The mude were the commercial expeditions of Venetian merchants in the Late Middle Ages, which touched lands near and far, connecting them to the Venetian Republic.
Likewise, the Mude books trace unprecedented relationships between Venice and other places, real or imaginary, opening the horizon to new geographies and parallel histories.
Salt marshes (Barene) are strips of semi-submerged land that characterize lagoon landscapes.
Barene's books bring to light the inseparable link between ecosystems and their human and non-human inhabitants from the perspective of Human Environmental Sciences.
Fondamenta's books tell the story of Venice starting from its margins and from those lives that historiography has too often forgotten.

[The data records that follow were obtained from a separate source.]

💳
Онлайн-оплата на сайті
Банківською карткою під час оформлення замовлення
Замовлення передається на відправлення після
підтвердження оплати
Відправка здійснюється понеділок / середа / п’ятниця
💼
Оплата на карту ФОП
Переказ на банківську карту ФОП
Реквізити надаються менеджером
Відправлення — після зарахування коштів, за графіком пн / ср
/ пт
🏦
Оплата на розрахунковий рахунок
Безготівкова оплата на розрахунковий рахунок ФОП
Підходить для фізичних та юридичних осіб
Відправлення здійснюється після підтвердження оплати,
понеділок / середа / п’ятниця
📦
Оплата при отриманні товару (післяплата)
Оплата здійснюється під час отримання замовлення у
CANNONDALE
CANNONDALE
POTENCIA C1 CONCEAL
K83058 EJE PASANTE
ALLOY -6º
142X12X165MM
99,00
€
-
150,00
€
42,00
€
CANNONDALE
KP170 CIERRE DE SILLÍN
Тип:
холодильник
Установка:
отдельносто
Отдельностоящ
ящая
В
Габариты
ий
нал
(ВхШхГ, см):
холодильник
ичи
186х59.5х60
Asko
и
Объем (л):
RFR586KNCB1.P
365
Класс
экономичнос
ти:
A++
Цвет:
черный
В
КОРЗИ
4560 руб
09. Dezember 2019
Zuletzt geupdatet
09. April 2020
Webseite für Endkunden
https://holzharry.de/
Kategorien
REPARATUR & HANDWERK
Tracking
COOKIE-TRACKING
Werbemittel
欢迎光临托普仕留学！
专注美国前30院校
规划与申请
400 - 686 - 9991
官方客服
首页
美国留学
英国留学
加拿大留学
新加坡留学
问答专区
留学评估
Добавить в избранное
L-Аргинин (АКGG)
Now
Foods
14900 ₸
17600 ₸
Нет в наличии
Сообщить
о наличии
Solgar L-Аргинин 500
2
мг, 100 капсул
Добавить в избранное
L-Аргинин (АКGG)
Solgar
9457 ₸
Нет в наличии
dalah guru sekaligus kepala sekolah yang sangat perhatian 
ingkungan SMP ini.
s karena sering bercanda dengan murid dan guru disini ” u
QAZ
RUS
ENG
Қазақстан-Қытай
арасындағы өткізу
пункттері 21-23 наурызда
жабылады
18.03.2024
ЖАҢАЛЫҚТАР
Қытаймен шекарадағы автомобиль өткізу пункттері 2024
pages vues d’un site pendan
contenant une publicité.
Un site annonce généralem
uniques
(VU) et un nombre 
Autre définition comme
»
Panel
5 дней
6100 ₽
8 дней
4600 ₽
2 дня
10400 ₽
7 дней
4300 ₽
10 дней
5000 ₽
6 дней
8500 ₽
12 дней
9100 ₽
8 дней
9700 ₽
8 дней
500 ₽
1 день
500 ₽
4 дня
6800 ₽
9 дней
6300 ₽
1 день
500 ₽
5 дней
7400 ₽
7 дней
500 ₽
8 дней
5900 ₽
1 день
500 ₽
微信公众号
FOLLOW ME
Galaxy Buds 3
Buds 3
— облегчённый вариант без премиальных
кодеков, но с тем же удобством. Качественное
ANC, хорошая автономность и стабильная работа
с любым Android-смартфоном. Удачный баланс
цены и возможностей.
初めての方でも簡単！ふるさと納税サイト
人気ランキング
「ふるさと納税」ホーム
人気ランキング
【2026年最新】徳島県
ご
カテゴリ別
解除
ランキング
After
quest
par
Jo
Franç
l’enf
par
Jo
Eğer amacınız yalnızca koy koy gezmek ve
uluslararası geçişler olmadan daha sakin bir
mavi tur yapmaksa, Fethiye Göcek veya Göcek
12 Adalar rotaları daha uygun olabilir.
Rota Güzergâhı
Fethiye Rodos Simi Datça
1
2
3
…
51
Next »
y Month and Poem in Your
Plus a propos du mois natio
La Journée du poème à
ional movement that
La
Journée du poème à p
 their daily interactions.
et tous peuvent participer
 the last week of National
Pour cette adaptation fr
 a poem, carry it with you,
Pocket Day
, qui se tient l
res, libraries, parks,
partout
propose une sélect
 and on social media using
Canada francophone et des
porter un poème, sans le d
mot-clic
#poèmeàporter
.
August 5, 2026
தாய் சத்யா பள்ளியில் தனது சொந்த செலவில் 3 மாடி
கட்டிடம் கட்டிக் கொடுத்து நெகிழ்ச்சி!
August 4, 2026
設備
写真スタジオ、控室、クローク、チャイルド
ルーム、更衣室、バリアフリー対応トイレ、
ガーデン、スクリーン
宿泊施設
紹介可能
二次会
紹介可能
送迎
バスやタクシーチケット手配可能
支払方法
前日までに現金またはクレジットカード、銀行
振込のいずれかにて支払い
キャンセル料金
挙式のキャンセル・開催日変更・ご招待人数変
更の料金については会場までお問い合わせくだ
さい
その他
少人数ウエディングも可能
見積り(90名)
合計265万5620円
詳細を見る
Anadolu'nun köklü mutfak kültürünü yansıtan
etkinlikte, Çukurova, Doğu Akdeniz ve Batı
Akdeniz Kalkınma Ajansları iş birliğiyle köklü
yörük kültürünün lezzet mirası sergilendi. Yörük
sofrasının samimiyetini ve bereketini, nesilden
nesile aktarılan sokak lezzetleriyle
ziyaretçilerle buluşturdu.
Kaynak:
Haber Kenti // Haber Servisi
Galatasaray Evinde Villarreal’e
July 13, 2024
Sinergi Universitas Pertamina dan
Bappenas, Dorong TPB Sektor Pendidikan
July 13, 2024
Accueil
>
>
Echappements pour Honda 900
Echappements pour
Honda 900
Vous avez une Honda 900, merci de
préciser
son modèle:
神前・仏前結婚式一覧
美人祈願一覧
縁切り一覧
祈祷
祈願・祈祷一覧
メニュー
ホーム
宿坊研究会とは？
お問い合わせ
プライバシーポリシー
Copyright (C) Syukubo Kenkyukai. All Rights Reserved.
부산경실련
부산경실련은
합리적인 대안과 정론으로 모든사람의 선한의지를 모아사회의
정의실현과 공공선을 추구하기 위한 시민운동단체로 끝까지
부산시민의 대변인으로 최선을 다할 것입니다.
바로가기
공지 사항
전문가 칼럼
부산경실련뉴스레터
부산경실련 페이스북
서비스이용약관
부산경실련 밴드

A counter-narration of the city's past that illuminates its present, deconstructing the easy mask of myth and restoring awareness of how the margin is actually the founding stone of urban events.
Afterwords is the series dedicated to the most innovative voices of Africa and Afro-descendence, unique in the Italian publishing panorama.
It moves between creative residencies in the Lagoon, new essayistic perspectives and hybrid narratives that intertwine with the city and the imagination of Venice. Its goal is to trigger a cultural exchange with the African literary world to bring out non-Western perspectives on the most important contemporary social and environmental issues.
Curated by Maaza Mengiste.
The new series of Ecocritical Guides explores key sites of Venetian and Italian culture from an entirely new perspective—one that goes beyond traditional interpretations to focus on cultural, ecological, environmental, and gender-related themes that often remain overlooked in the reading of artworks.
Compiled by artists, writers, and scholars from around the world, the Ecocritical Guides are an essential tool for reinterpreting cultural heritage and updating the lenses through which it is understood.